Problem set.
• a. In the passage on Red Sox and Yankee fans, what does the writer say is better than sore winners?
• b. List every occasion the passage on Red Sox and Yankee fans gives for grown men to cry.
• c. Continue the passage on Red Sox and Yankee fans from its last sentence.

Document extract.
________________________
The Curse of the Bambino deserves our gratitude for omitting the usual lineup of famous writers who are Red Sox groupies. That every scribe who ever went to Harvard—or wanted to, or pretends he did—should worship Ted Williams as if that Popsicle were a Fisher King suggests only that they’re working out their Oedipal problems on our time.

Nothing said here about Red Sox fans is an excuse to root for the Green Sox. You may as well root for Microsoft. Better sore losers than sore winners. About Steinbrenner triumphant, there is no joy; there is instead the grim satisfaction of Calvinist rectitude, of predestination. Like right-wing Republicans (and the owner himself), Yankee fans find the very idea of losing a violation of Natural Law and an insult to Big Money. If Red Sox fans have made themselves too much at home in masochism, Yankee fans need a soupçon of humility. They need to cry, as John Cheever reminded us that grown men do, at the death of a cat, a broken shoelace, and a wild pitch.
________________________
Material provided.
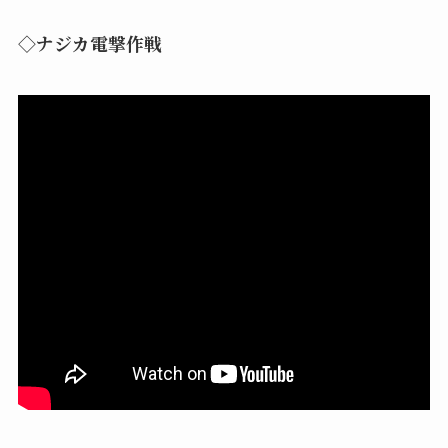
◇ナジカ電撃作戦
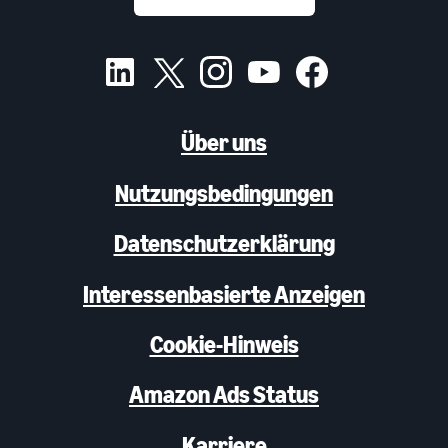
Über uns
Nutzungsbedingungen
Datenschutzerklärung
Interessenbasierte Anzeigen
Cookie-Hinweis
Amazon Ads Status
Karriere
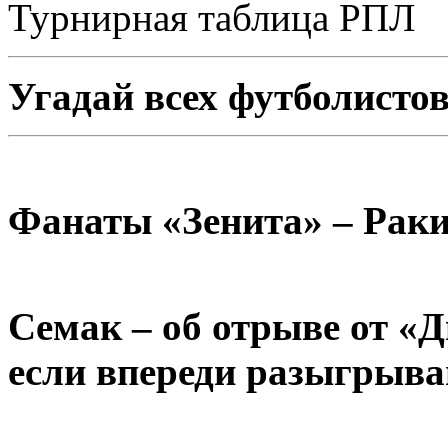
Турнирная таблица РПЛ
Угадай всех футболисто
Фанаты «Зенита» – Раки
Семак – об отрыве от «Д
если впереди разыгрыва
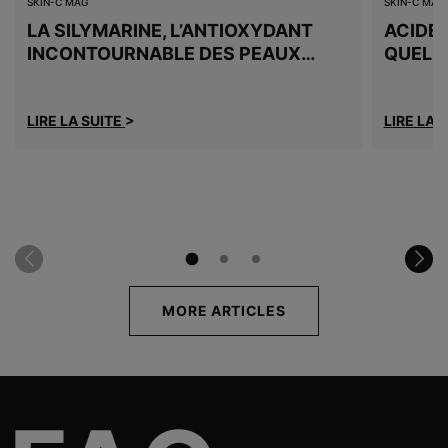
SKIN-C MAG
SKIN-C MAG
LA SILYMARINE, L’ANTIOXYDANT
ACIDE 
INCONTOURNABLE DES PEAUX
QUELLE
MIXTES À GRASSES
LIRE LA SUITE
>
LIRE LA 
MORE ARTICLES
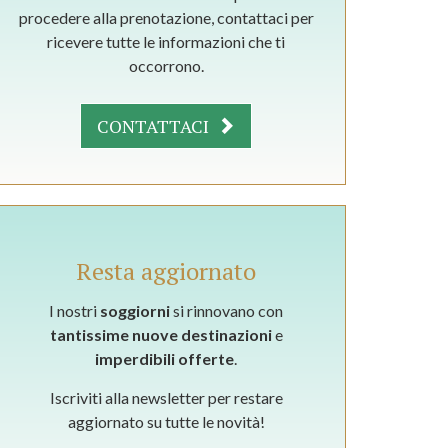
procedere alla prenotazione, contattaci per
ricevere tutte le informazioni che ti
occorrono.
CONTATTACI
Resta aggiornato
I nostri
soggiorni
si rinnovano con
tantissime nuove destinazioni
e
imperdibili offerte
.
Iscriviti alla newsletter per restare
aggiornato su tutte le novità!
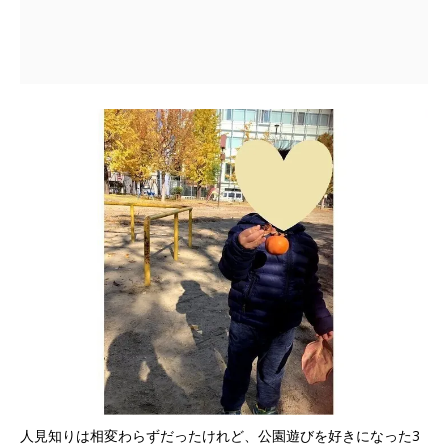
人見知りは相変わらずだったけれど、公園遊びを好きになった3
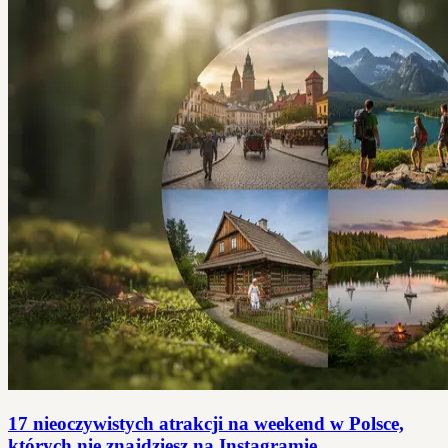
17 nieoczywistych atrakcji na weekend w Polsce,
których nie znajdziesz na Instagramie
________________________
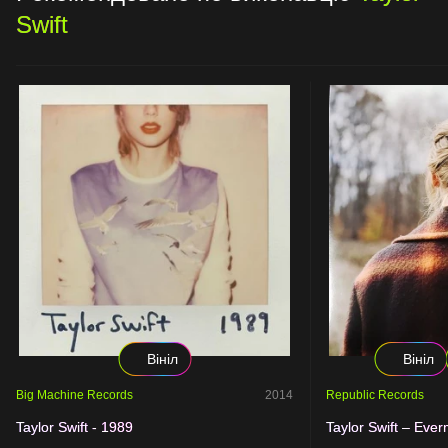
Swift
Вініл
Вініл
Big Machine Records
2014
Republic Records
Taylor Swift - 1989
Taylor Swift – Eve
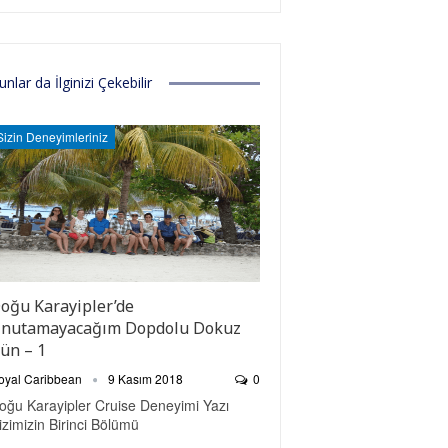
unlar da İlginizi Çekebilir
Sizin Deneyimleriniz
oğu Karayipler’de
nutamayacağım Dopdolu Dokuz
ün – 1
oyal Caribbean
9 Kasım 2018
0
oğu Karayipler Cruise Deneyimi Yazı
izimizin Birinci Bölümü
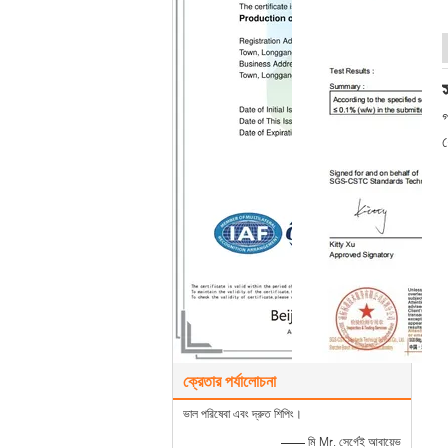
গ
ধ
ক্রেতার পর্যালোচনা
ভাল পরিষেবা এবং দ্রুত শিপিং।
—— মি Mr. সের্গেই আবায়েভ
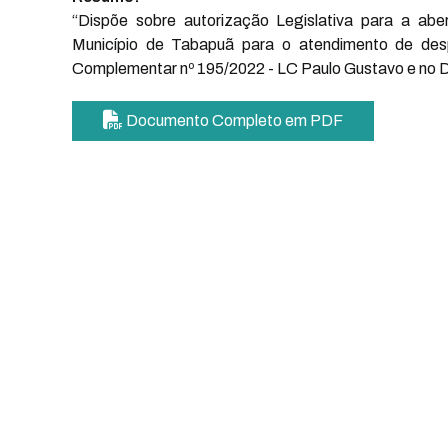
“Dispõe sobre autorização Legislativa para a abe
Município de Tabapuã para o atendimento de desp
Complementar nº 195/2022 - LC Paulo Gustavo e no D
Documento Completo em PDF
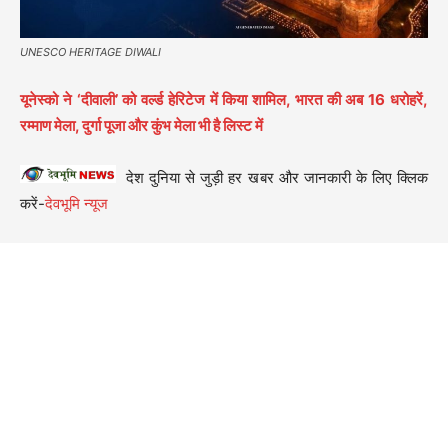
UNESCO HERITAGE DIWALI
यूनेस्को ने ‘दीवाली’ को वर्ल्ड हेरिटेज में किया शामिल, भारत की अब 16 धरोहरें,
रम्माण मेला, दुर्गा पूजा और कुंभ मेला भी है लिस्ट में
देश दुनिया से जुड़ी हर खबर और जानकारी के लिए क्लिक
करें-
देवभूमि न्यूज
________________________
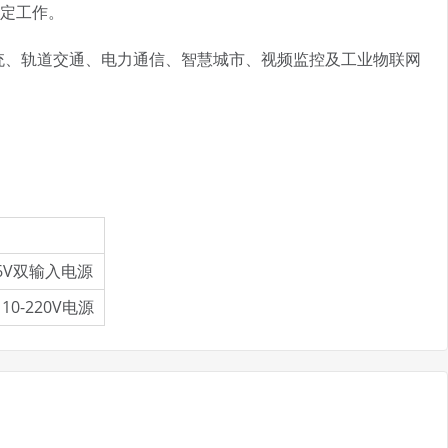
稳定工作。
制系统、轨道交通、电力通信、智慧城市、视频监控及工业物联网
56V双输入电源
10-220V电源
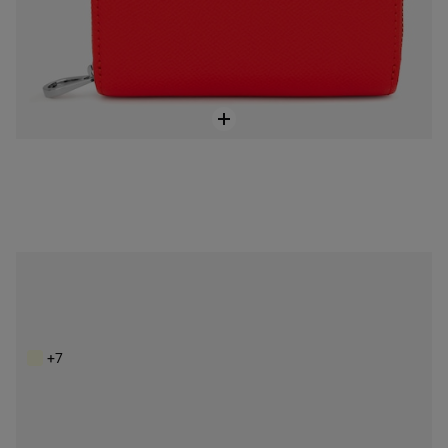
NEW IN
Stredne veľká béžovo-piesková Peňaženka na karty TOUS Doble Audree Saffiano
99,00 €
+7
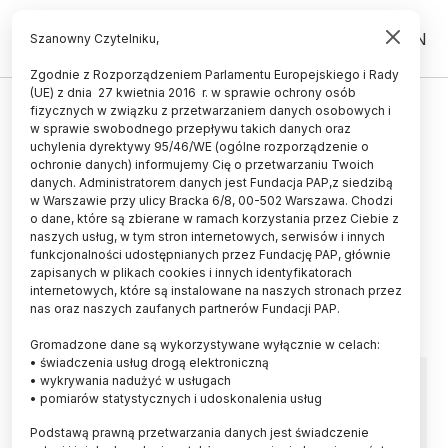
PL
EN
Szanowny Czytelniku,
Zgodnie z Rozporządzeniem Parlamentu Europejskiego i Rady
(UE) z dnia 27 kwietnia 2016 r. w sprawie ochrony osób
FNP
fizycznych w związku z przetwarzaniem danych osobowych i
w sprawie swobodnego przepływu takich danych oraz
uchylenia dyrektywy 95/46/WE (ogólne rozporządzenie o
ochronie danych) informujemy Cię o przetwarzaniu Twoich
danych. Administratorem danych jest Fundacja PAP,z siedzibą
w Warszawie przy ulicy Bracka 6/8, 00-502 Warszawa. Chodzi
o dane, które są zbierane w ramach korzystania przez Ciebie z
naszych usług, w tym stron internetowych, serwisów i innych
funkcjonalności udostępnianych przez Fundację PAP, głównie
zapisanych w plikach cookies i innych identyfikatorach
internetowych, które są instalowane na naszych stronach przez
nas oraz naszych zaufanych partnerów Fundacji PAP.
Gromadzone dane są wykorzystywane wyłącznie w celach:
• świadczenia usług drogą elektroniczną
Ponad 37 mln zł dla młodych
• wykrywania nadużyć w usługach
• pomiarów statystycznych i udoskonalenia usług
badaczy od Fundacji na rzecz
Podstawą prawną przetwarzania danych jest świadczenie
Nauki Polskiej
________________________
Answers for this exercise.
• a. Sore losers.

• b. The death of a cat, a broken shoelace, and a wild pitch.

• c.
Mavericks, Miracles & Medicine (September 16–19; 8 to 9 p.m.; the History Channel) escorts us from the pioneering past to the cutting edge of modern medical knowledge about the heart, the brain, transplants, and infectious disease. The only expert host Noah Wyle doesn’t get around to talking to is an economist to explain how patients can pay their bills.

State of Denial (September 16; 10 to 11:30 p.m.; Channel 13) looks at the AIDS crisis in South Africa, where until a couple of weeks ago, President Thabo Mbeki was still refusing to see a connection between HIV and the deadly disease, and where, even with a change in the government’s attitude, pharmaceutical-company profiteering makes public-health programs almost impossible. The Second Coming (september 20; 8 to 11 p.m.; BBC America) plucks an average bloke, Christopher Eccleston, out of his pub and away from his girl, Lesley Sharp, to drop him on the moors, where he discovers he’s the Son of God. Try telling that to a soccer stadium in Manchester. But then there is a miracle, after which some satanism, followed by an interesting argument about the cost benefits of the possible death of God. Rough, rude, and wonderfully acted.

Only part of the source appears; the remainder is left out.